И повторяя движения гундов, сама начинает медленно поворачиваться на месте. Веер ловко скользит в руку — режим «бенгали» — распадается на два веера, оба крепко приклеиваются к кистям, по одной тонкой планке на каждый палец. Третий Глаз слегка изменяет рисунок воздушных спиралей из синих и желтых нитей, видимых только его хозяйке. И она не сопротивляется мягким подсказкам, которые хореограф посылает в ее мышцы по ее же нервной системе. Все быстрее, быстрее полет двух порхающих вееров, десяти лимонных ногтей, движущихся в том же ритме, что и сороконожка из черных пальцев. И уже непонятно, кто за кем повторяет движения, кто чью нить наматывает на клубок. То ли желтое кружится в кольце черного на перекрестке — то ли черное ведет хоровод вокруг желтого?
Нужен только миг, чтобы задуматься — и сбиться.
Когда нечто, состоящее из четырех паукообразных фигур, замечает, что движется не по своей воле, оно резко ломает ритм, пытается снова собраться — и тут же теряет из виду девушку в желтом сари. Ненадолго, всего на миг.
После этого четверо гундов видят последний, самый быстрый ее пируэт. Это вообще последнее, что они видят в жизни. Но перед смертью еще успевают понять, что она-то на самом деле стоит неподвижно, раскинув руки, а летят вокруг нее они сами, налетая шеями на лезвия вееров.
Три вдоха-выдоха, восстановить дыхание. Вернуться в себя, медленно опустить непослушные руки. Остановить их дрожь, которая тут же перекидывается и на ноги. Поздно.
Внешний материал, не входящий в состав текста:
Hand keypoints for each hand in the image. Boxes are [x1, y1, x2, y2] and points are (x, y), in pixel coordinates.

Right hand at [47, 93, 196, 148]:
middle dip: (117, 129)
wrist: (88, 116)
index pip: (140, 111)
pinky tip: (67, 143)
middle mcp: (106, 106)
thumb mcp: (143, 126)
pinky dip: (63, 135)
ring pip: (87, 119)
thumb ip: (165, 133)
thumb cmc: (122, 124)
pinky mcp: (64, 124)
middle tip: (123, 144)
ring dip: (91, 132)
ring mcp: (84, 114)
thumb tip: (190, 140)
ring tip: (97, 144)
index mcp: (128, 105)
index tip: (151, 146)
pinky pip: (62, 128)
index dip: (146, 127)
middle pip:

Вэри покачнулась, и спасаясь от падения, быстро села на ближайший обломок стены. Под ее весом обломок треснул, и она съехала на землю. Все вокруг замерло, словно остановилось время. Из головы исчезли все мысли — но лишь на миг, один прекрасный миг пустоты.
В следующее мгновение в эту пустоту выскочила из глубин памяти старая депрессивная формула, с которой она так долго боролась самыми позитивными самовнушениями.
«Все, чего я касаюсь, разваливается».
Вставать не хотелось. Не хотелось вообще ничего.
# # # #
Она не заметила, сколько времени просидела так, обхватив колени руками и словно бы со стороны наблюдая, как какая-то маленькая часть ее сознания еще борется с накатившей апатией. Дикая усталость в мышцах и вязкий комок в животе требовали свернуться клубочком и так лежать, лежать…
Лишь яркое пятно, возникшее впереди, не позволило расслабиться окончательно.